The irony of data disclosure
Like most states, Spain is scrambling to deploy control networks—fiscal with Verifactu, physical with V16s—but ends up shooting itself in the foot: rushed deployments that require postponement, domains registered by private individuals, batteries that will degrade, systems that don't alert tow trucks. Of course, we must also highlight the hypocrisy of citizens, who are outraged by these state initiatives, yet do so from a phone on which, blithely and without reading any terms of service, they freely give away their minute-by-minute location, their purchase history, their bank transactions, and even their heart rate to Google. The data transmitted by a V16 is anonymous: coordinates and battery level. No link to license plate or driver. In contrast, this entertaining free game accesses permanent location, address book, and contacts. Google and Meta know our movements, purchases, and political opinions with an accuracy that would be the envy of any totalitarian state. But since they give us cat memes and TikToks that are so funny, we find it acceptable.

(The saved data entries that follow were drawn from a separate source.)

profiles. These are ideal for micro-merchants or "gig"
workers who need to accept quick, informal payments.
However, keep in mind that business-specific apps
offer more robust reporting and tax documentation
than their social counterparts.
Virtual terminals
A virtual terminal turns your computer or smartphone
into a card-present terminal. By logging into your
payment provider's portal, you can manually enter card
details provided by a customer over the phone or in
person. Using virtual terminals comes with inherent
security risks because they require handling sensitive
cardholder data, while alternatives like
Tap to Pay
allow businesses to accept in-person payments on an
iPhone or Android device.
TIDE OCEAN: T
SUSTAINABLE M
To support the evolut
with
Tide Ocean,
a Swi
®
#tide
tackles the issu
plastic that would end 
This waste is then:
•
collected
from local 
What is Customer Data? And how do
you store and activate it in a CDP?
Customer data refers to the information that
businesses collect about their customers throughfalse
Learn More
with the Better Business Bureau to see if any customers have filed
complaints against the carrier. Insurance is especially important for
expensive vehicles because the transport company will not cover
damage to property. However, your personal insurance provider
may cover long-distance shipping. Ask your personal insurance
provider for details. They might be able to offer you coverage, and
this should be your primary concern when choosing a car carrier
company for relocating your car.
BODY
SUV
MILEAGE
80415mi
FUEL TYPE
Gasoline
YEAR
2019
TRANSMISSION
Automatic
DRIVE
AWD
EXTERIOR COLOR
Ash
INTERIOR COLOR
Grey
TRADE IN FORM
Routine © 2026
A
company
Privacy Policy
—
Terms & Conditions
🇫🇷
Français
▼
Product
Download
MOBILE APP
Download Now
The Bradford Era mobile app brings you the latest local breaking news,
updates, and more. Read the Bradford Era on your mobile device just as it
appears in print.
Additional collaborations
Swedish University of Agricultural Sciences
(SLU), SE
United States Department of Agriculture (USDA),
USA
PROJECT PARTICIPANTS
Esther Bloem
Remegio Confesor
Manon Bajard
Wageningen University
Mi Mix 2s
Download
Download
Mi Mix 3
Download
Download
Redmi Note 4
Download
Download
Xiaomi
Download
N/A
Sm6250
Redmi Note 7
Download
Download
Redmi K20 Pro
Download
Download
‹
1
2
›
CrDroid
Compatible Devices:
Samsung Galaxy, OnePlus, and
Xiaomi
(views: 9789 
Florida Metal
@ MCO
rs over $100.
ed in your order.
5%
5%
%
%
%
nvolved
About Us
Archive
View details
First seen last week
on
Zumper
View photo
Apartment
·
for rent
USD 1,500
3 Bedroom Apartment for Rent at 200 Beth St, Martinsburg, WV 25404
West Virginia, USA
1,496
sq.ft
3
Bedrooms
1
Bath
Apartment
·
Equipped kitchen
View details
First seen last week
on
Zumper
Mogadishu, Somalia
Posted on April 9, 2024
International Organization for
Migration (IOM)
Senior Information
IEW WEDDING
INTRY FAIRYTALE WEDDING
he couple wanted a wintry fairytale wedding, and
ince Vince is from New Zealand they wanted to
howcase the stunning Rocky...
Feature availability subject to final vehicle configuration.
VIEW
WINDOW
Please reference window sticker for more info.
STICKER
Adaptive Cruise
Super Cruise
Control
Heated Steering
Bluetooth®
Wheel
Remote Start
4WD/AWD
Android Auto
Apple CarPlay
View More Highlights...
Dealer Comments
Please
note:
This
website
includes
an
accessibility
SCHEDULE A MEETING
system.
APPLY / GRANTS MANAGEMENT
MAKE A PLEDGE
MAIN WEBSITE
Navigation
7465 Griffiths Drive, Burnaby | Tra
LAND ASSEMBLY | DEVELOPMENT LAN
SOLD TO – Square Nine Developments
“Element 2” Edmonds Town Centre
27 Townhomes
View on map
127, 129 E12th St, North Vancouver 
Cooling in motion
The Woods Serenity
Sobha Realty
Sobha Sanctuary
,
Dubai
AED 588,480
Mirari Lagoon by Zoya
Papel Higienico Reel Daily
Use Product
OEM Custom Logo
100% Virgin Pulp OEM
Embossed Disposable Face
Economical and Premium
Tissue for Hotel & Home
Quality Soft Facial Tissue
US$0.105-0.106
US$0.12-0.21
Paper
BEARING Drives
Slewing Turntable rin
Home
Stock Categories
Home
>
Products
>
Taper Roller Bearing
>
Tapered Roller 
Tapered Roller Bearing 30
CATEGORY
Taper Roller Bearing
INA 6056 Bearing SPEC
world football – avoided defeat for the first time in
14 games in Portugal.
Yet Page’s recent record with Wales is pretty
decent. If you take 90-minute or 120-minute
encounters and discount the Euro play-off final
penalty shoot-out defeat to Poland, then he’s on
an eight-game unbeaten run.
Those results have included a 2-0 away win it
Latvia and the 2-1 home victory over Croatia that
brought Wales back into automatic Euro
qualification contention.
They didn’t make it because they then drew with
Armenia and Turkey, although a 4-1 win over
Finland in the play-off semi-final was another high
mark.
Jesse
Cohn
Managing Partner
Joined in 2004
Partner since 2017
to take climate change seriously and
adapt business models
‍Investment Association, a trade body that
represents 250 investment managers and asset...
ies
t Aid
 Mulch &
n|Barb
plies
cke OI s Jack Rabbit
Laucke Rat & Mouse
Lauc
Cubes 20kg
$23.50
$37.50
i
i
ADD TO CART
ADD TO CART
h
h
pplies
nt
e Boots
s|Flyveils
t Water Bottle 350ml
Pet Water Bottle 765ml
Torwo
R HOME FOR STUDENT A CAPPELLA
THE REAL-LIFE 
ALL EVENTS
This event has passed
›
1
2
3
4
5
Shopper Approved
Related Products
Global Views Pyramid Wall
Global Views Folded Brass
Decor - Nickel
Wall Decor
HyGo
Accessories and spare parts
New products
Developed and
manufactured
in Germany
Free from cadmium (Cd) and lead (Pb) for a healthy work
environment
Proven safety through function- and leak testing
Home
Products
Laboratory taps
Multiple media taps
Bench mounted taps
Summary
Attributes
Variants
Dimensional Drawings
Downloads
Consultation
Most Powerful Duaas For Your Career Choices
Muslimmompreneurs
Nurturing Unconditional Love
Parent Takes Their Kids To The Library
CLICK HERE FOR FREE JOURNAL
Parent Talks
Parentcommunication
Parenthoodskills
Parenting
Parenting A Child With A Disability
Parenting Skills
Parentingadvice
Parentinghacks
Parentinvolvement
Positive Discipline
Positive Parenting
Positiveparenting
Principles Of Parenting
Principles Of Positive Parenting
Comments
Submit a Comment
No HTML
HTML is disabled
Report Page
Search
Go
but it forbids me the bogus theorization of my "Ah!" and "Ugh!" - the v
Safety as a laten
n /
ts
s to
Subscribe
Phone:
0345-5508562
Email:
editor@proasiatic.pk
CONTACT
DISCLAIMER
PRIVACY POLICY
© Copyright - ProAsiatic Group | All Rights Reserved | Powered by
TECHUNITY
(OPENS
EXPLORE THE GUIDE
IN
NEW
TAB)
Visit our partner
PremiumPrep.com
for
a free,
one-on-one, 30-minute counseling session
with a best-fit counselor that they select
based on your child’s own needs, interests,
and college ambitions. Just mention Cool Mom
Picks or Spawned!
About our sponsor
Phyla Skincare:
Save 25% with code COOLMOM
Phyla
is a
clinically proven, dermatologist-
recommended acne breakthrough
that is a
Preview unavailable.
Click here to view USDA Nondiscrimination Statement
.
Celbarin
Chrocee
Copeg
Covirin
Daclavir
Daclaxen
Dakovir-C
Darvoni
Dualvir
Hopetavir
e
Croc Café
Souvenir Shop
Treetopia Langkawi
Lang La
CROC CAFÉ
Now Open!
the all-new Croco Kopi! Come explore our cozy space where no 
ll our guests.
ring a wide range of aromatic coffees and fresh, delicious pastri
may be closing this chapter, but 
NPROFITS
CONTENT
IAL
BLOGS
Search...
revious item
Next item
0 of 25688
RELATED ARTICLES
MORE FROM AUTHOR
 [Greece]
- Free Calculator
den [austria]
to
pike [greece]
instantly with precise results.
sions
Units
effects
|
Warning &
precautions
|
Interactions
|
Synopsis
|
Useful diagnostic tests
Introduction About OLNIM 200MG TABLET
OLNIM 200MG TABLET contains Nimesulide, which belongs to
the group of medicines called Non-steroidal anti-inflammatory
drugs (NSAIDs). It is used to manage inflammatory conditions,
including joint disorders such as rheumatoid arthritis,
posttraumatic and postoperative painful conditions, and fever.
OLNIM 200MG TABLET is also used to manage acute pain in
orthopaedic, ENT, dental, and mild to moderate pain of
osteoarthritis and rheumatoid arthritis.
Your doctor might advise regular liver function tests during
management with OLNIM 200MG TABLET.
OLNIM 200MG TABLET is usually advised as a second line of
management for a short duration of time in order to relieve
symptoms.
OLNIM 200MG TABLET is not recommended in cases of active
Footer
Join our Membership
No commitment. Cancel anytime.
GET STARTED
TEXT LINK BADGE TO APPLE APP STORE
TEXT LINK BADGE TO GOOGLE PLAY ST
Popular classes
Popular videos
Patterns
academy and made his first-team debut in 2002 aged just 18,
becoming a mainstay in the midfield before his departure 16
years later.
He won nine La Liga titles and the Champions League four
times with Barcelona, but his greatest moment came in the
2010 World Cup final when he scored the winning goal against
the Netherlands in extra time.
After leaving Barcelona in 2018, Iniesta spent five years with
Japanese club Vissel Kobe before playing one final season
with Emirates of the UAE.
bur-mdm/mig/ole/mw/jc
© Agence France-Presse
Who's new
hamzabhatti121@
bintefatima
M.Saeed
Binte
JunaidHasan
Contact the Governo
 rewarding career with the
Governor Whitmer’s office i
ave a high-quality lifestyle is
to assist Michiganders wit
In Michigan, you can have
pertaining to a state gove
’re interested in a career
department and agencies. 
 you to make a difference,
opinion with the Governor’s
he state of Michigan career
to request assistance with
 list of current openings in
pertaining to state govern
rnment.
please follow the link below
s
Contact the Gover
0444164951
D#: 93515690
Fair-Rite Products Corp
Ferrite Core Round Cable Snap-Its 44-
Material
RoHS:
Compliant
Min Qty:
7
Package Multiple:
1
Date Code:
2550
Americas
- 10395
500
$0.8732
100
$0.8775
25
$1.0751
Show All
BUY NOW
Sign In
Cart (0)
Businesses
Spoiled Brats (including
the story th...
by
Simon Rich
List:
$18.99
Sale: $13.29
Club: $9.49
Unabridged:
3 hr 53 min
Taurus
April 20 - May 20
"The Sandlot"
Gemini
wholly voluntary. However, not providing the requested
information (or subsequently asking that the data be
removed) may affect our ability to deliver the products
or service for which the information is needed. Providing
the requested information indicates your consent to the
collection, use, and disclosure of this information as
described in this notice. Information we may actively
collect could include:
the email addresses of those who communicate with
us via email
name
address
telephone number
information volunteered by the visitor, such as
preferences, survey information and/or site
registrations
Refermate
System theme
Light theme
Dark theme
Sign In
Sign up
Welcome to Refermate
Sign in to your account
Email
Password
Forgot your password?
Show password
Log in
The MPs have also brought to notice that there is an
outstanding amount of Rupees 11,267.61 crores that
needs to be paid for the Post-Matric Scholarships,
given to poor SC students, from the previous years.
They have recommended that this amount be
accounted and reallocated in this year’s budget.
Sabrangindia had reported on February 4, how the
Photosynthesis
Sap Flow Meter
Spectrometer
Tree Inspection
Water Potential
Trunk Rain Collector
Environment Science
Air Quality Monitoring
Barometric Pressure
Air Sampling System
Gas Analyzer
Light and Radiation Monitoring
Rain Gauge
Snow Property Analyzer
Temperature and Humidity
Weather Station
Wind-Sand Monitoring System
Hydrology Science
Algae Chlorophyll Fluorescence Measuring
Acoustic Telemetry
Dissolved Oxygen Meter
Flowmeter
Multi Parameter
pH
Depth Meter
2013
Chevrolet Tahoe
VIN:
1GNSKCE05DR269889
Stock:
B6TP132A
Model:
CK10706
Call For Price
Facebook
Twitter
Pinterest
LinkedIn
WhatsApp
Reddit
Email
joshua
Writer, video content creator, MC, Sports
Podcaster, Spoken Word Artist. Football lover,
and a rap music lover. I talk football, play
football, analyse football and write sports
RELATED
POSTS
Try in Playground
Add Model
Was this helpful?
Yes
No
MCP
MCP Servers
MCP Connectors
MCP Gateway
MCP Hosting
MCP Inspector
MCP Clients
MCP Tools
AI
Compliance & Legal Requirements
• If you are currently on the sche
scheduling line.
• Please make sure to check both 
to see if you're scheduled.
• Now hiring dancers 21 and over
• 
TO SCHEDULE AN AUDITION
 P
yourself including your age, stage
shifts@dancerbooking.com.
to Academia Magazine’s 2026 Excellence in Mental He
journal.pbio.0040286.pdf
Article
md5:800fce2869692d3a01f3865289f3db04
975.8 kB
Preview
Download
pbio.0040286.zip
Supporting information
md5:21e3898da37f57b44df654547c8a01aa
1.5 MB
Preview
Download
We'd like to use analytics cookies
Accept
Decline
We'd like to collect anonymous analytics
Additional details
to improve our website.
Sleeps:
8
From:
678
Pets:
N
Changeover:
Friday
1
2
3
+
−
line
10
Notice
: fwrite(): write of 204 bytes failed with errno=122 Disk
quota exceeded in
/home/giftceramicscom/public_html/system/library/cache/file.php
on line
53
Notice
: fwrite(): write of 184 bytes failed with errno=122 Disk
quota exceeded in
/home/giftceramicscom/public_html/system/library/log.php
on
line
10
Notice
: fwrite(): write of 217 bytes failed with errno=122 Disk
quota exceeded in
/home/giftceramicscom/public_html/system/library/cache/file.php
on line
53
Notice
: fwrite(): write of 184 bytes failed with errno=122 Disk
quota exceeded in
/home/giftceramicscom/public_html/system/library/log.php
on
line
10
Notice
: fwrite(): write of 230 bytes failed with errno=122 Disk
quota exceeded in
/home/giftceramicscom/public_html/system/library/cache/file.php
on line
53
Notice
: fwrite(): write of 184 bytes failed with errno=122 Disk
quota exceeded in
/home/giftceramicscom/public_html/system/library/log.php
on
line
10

Digital giants suck up, process, and monetize infinitely more personal data than the Tax Agency or the DGT (Spanish Traffic Authority) could ever dream of. The difference is efficiency. We know Google has us all on file. On the other hand, seeing the delay of Verifactu and the private domain of the beacons, we are left with an ironic consolation: even if the State wants to monitor us, it is very likely that the day it tries, its server will crash or its digital certificate will expire. The digital incompetence of the administration is, for now, the best guarantee of our privacy.